Tasty grub? Survey asks should we have insects in animal feed

Interest growing in use of insects in human and animal diets

Tasty grub? The UN’s Food and Agriculture Organisation (FAO) has highlighted the nutritional value of insects and the benefits insect farming could have on the environment and on addressing the demand for food worldwide. File photograph: Frank Miller/The Irish Times

Tasty grub? The UN’s Food and Agriculture Organisation (FAO) has highlighted the nutritional value of insects and the benefits insect farming could have on the environment and on addressing the demand for food worldwide. File photograph: Frank Miller/The Irish Times

 

A new survey is asking European consumers if they should allow insects to be used in animal feed.

The survey is being conducted by the EU-funded PROteINSECT project which is investigating the use of insects in animal feed and consumer acceptance of the practice.

Interest is growing in the idea of using insects in the diet of animals and humans.

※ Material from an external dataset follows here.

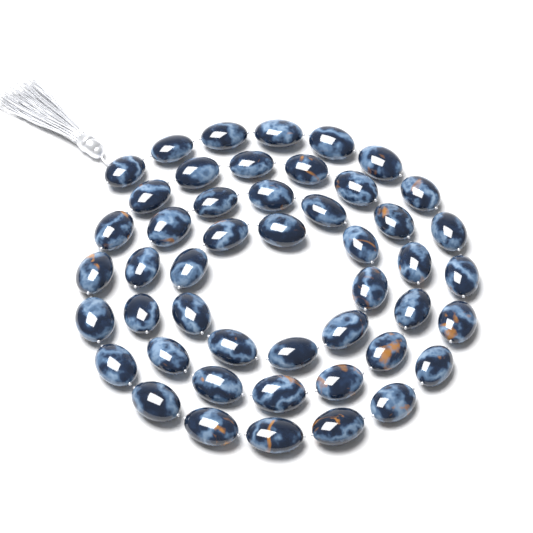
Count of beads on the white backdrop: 48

The UN’s Food and Agriculture Organisation (FAO) has highlighted the nutritional value of insects and the benefits insect farming could have on the environment and on addressing the demand for food worldwide.

Dr Elaine Fitches, co-ordinator of the PROteINSECT project, said global consumption of meat was increasing and with it, the need for animal feed.

More than 40 million tonnes of crop proteins such as soya are imported into EU countries every year and 60 per cent of that is used to feed the livestock being reared for their meat.

Insect protein

She said protein from insect larvae might offer an affordable and sustainable addition to imported crop proteins, but certain questions must first be addressed.

“There would be little point in retailers stocking meat from insect-reared animals if shoppers were unwilling to buy it,” Dr Fitches said.

“It’s so important that we find out what the public wants and needs to help them make an informed choice.”

Insects are commonly used in Asia and Africa for both animal and human food, but she said there was still a “yuck” factor associated with bugs in Europe.

A survey by the project last year found that more than 70 per cent of respondents would be willing to eat pork, chicken or fish from animals fed on insects.

Dr Fitches said this was a more positive result than expected.

She said the findings of the new survey would help to inform Europe-wide policy on future food security.

“We are particularly keen to hear from the next generation of consumers because they will have significant influence over future food consumption and shopping behaviours,” Dr Fitches said.